Wenn ich die ML lese, habe ich oft das Gefühl es mit der FDP zu tun zu haben, nur mit wesentlich mehr braunem Zusatz. Erschreckend!

Das war vor drei Jahren. Ich habe mal nachgeschaut: von den alten Ekeln spielt keiner mehr eine Rolle. Der braune Rand ist immer noch da – aber stellt eine zu vernachlässigende Minderheit dar, die Nazis, die vor dem Verfassungsschutz aus der NPD geflohen sind, scheinen recht isoliert zu sein, die Piraten merken aktuell wohl selbst, das braune Gesellen keinen Spaß verstehen und auch Büros der Piratenpartei überfallen.  Parteikarrieristen findet man ebenfalls – ich bin jedenfalls sehr skeptisch, was jene „Überläufer“ aus CDU, SPD und Grünen dort wollen – nehme den Linken aber ab, es ernst zu meinen.

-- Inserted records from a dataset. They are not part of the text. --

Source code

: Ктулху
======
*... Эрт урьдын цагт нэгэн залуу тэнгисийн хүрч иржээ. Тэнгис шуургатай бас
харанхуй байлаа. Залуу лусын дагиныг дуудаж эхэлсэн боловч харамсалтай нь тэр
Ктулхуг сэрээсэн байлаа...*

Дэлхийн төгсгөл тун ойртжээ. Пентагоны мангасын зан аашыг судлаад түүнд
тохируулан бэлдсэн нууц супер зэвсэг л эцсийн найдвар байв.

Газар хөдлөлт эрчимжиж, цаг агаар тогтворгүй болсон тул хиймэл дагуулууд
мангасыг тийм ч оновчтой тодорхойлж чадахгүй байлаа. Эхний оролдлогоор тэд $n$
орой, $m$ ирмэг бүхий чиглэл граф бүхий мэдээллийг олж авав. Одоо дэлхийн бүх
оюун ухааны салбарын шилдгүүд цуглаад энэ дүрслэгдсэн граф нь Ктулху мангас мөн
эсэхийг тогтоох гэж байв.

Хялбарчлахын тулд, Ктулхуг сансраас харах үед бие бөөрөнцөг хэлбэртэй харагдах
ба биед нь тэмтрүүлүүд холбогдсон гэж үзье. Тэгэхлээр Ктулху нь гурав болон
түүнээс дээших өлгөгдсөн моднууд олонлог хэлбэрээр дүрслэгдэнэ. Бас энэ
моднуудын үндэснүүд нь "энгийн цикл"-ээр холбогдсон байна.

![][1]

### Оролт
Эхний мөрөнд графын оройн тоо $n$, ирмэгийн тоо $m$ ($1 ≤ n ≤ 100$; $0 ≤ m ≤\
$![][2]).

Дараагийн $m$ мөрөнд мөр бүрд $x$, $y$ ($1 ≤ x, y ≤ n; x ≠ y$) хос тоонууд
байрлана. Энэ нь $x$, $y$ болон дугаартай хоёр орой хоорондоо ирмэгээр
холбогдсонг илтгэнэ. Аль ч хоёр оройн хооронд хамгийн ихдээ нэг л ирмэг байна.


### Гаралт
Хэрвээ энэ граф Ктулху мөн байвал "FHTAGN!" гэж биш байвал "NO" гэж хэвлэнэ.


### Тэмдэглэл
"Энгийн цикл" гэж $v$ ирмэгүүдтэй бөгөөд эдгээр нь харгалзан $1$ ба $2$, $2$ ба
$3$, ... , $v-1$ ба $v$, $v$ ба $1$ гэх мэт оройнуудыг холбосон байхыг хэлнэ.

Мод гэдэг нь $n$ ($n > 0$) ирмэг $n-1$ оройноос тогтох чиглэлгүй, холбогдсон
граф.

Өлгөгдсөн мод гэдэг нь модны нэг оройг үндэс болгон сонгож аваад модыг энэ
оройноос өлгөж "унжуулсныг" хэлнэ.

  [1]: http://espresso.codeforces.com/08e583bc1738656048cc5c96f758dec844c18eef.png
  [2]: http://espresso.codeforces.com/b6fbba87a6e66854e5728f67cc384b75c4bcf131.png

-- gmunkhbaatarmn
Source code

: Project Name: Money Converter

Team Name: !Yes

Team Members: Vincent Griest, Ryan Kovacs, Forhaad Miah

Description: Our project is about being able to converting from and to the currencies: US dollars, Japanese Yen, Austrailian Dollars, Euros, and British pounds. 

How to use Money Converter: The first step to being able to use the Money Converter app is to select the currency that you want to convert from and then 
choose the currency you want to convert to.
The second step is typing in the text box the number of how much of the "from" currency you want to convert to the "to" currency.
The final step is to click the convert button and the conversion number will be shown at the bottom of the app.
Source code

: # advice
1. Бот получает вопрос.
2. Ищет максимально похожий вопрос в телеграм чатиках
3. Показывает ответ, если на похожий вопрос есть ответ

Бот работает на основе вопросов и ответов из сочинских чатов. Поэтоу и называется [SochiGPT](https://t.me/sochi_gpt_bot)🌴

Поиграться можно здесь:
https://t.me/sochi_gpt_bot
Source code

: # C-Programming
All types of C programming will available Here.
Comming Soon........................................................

Man weiß halt, das man zehn Prozent Idioten in den eigenen Reihen hat – manche davon sind Antisemiten, manche rechtsradikal, manche frauenfeindlich … das findet man wohl in den anderen Parteien auch (wobei ich manche „Linke“ aufgrund ihrer Methoden als rechtsradikal einstufe, auch wenn sie eine andere „Verpackung“ haben).

Beeindruckt hat mich der Auftritt der Berliner Piraten. Fahrräder statt Dienstwagen – die Forderung war schon lange fällig. Haben wir nicht die Klimakatastrophe? Kostenloser öffentlicher Nahverkehr wäre da doch ebenfalls genau die richtige Maßnahme. Überhaupt ist es langsam fällig, das der Bürger für all seine Abgaben auch mal klar erkennbare Leistungen fordert. Ich selbst fände – angesichts der um sich greifenden Bankenrettungssucht – auch eine Halbierung der Diäten diskussionswürdig. Mal ehrlich: für die meisten von uns Bürgern wäre die Hälfte schon der pure Luxus – wir haben doch schon längst keine Abgeordneten mehr, sondern feudal gesinnte Edelmänner mit dem Lebensstandard eines Industriebarons.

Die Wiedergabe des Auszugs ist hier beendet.